Sebelum membahas mengenai hukumnya, kita perlu memahami apa perbedaan dengan air liur dan dahak. Air liur dalam bahas Arab berarti رِيقُ (Riiqun). Dalam kamus al-Muhith yang disusun oleh Fairuzabadi seorang leksikografer yang wafat pada 1414 M, Riiqun bermakna air yang diproduksi secara alami oleh mulut. Jadi sumber dan tempatnya adalah di mulut, mulut memproduksi air liur salah satunya untuk membantu proses pelunakkan makanan.
Sedangkan dahak dalam bahasa Arabnya berarti نخامة (nukhoomah). Dalam kamus al-Muhith, nukhoomah bermakna dahak yang dikeluarkan oleh seseorang dari tenggorokannyang yang bersumber dari saluran pernapasan. Jika produksinya berlebihan itu biasanya karena seseorang sedang mengalami gangguan kesehatan seperti flu atau sebagainya.
Nah, setelah memahami pengertian dua hal yang berbeda ini maka kita baru bisa menelusuri apa hukum menelannya saat puasa. Imam Taqiyuddin Abu Bakar al-Husaini dalam Kifayatul Akhyar menjelaskan hal ini dalam “Kitab as-Siyam”, bab yang khusus menjelaskan perkara puasa dan hal yang berkaitan dengannya. Beliau menjelaskan begini:
ولو خرج الريق إلى شفته فرده بلسانه وابتلعه أفطر، وكذا لو فتل خيطاً كما لو بله بريقه ثم أدخله فمه وهو رطب وحصل من ريق الخيط مع ريقه الذي في فمه فابتلعه فإنه يفطر بخلاف ما لو أخرج لسانه وعلى رأسه ريق ولم ينفصل وابتلعه فإنه لا يفطر على الأصح.
Artinya: Jika seseorang yang berpuasa mengeluarkan air liurnya dari mulutnya lalu mengembalikannya lagi (ke dalam mulut) dengan lidahnya dan menelannya, batallah puasanya. . Sama halnya saat (batal juga) ia memutar-mutarkan air liurnya (seperti berkumur-kumur) kemudian mulutnya memasukkanya sampai air liurnya tercampur dengan air liur yang ada di mulutnya lalu ia menelannya maka sungguh puasanya batal. Beda hal jika orang tersebut mengeluarkan lidahnya dan di ujung lidahnya terdapat air liur dan air liurnya tidak terpisah (dari lidahnya itu) lantas ia menelannya maka puasanya tidak batal.
Ini adalah penjelasan mengenai air liur yang ditelan. Ringkasnya, jika air liur sudah berada di luar area lidah, apalagi ia sengaja memain-mainkannya dengan mulutnya lalu ia sengaja menelannya maka puasanya batal.
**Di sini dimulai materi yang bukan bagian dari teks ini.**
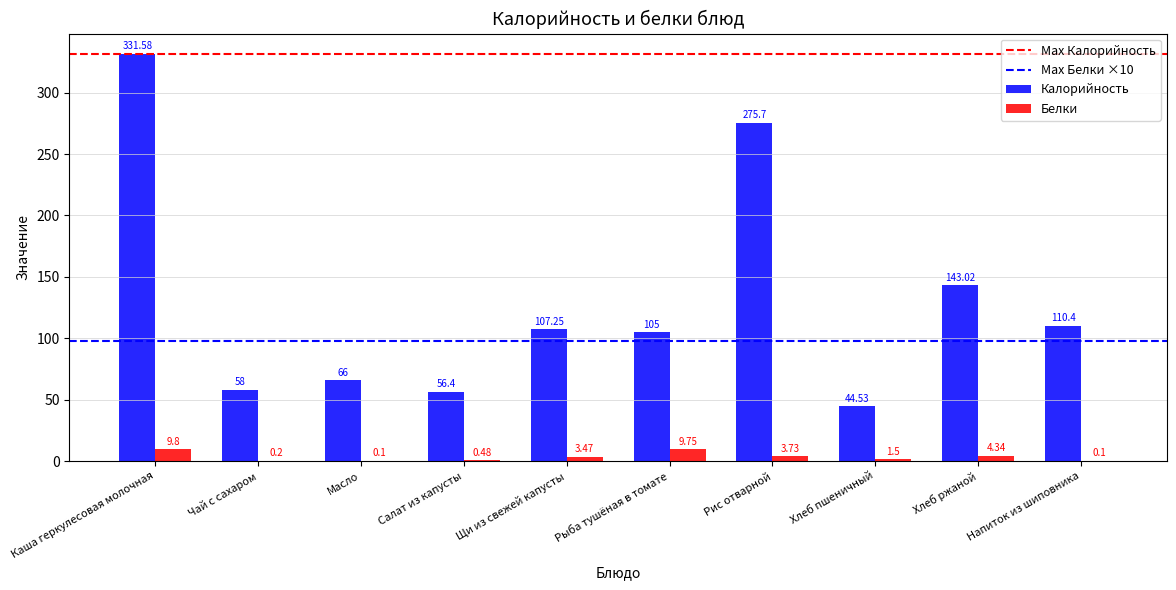

What is the difference between the Белки values at Масло and Хлеб ржаной?

4.2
Yang tidak batal adalah saat air liur masih di wilayah dalam mulut dan lisannya. Seperti halnya kita menelan ludah secara spontan.
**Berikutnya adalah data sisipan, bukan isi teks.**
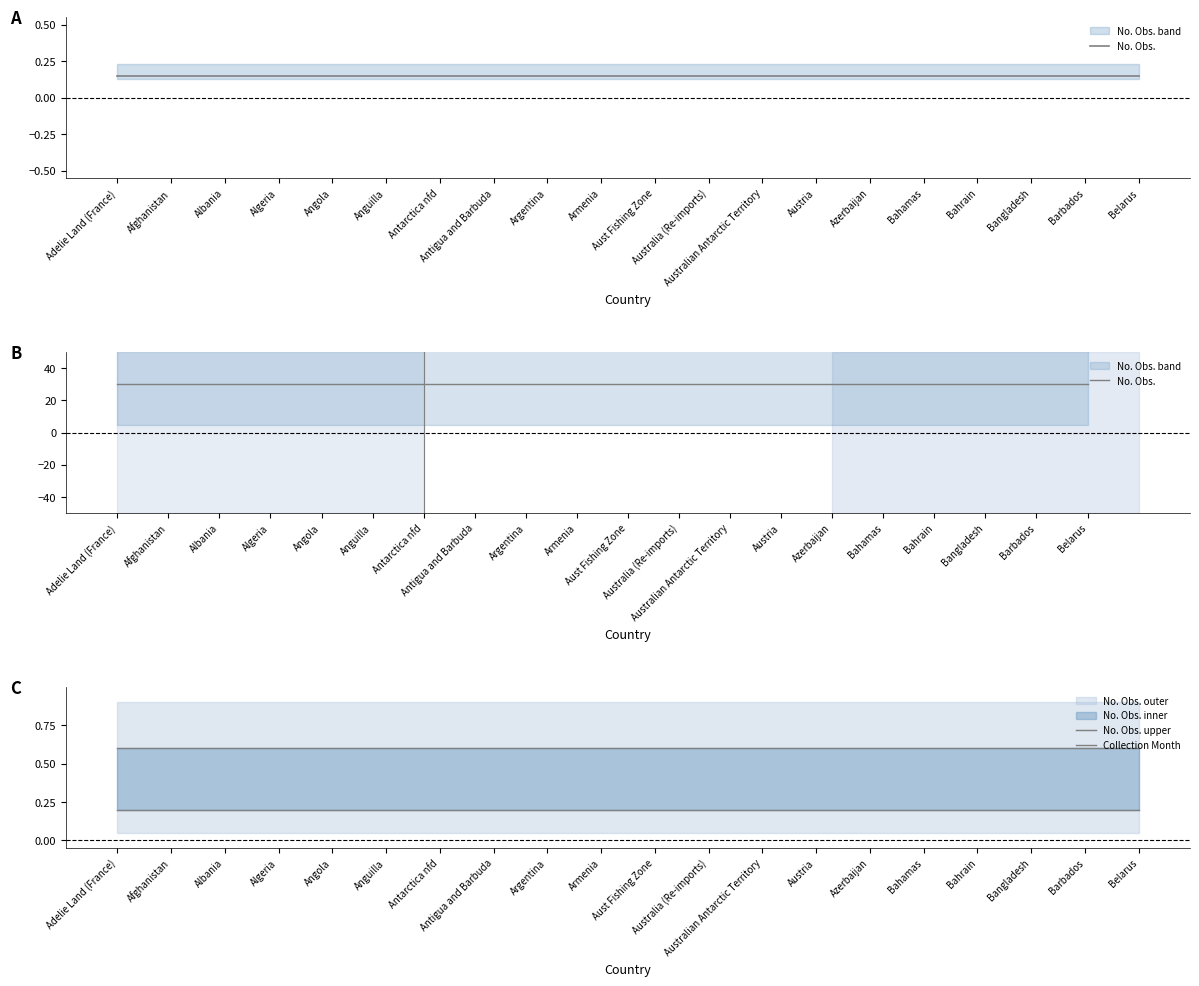

True or false: No. Obs. upper and Collection Month intersect in this chart.

False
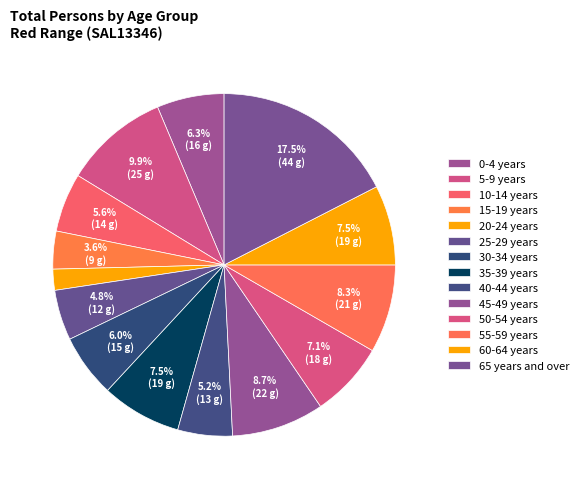

Is it true that 10-14 years is 19% of the pie?

False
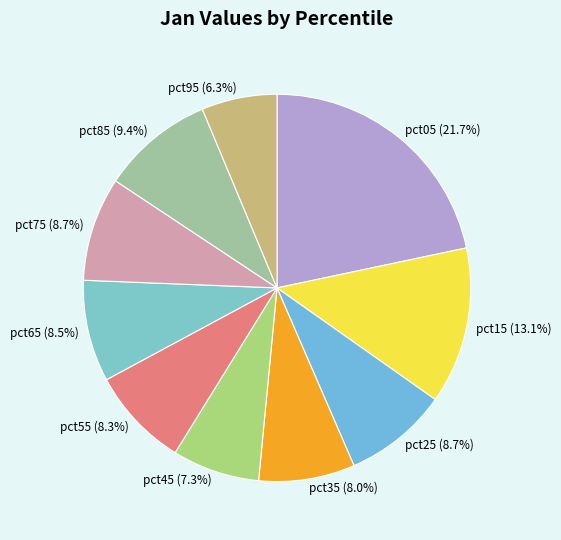

Does pct55 account for over 50% of the chart?

No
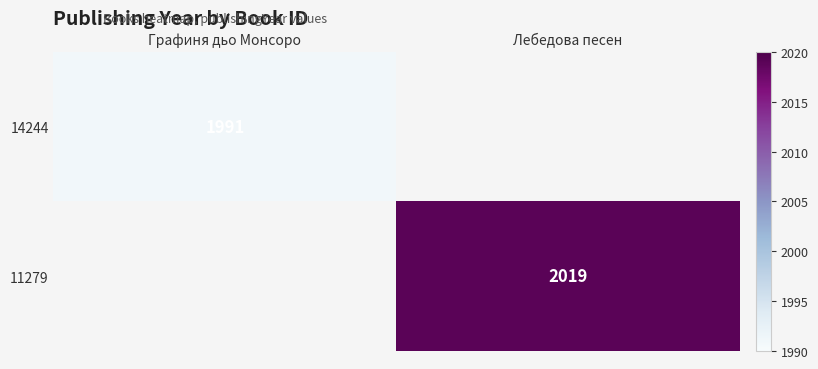

Count the number of categories in the chart.

2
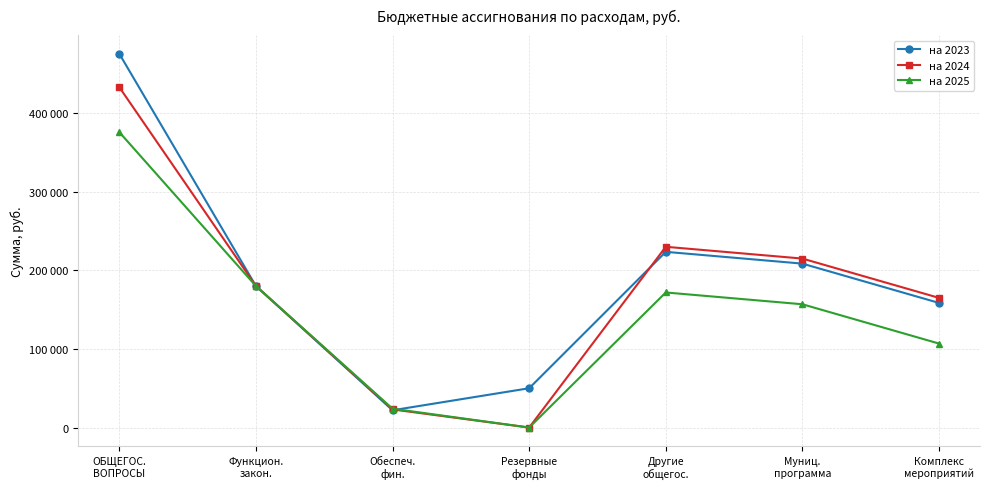

True or false: на 2023 and на 2024 cross at least once.

True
Pada paragraf yang sama kemudian dijelaskan tentang hukum menelan dahak/lendir/ingus yang berasal dari jalur pernapasan atau hidung. Imam Taqiyuddin Abu Bakar al-Husaini menjelaskan begini:
ولو نزلت نخامة من رأسه وصارت فوق الحلقوم نظر إن لم يقدر على إخراجها ثم نزلت إلى الجوف لم يفطر، وإن قدر على إخراجها وتركها حتى نزلت بنفسها أفطر أيضاً
Artinya: Jika dahak turun dari kepalanya hingga ia berada di bagian atas tenggorokannya (belum sampai mulut) maka hukumnya tergantung pada dua kondisi. Jika ia tak mampu mengeluarkannya kemudian dahak tersebut turun sampai perutnya, tidak batallah puasanya. Namun jika ia mampu mengeluarkannya tapi tidak melakukannya sampai akhirnya dahak tersebut turun (sampai perut) maka batallah puasanya.
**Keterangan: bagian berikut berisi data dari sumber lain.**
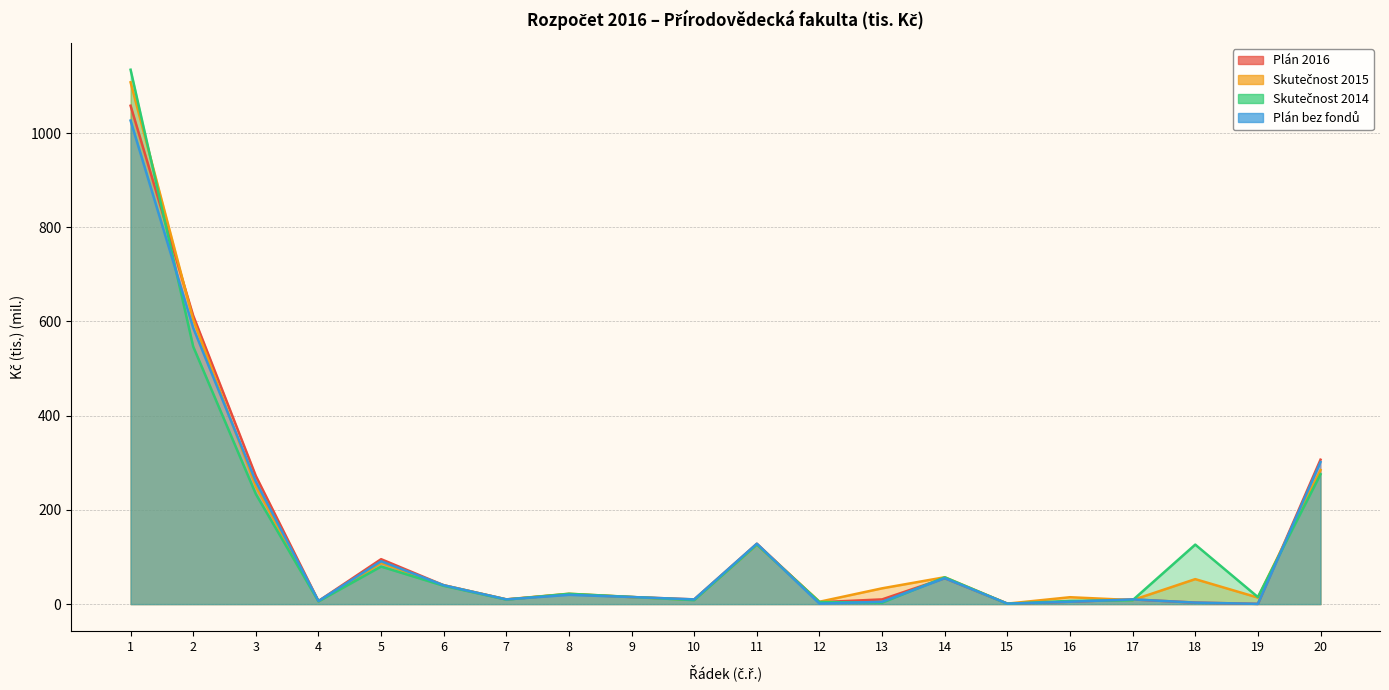

Which series has the largest total across all categories?

Skutečnost 2015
Dilihat dari kedua hukum tersebut, sebenarnya mudah saja. Asal ada ikhtiyar untuk mengeluarkannya maka tidak batal. Ini menunjukkan fikih merespon permasalahan yang terjadi dalam ibadah tapi tidak hendak menyulitkan umat Islam, tidak juga hendak membuat mereka meremehkannya. Demikian penjelasannya, maka perhatikanlah hal tersebut. Wallahu a’lam bisshowab.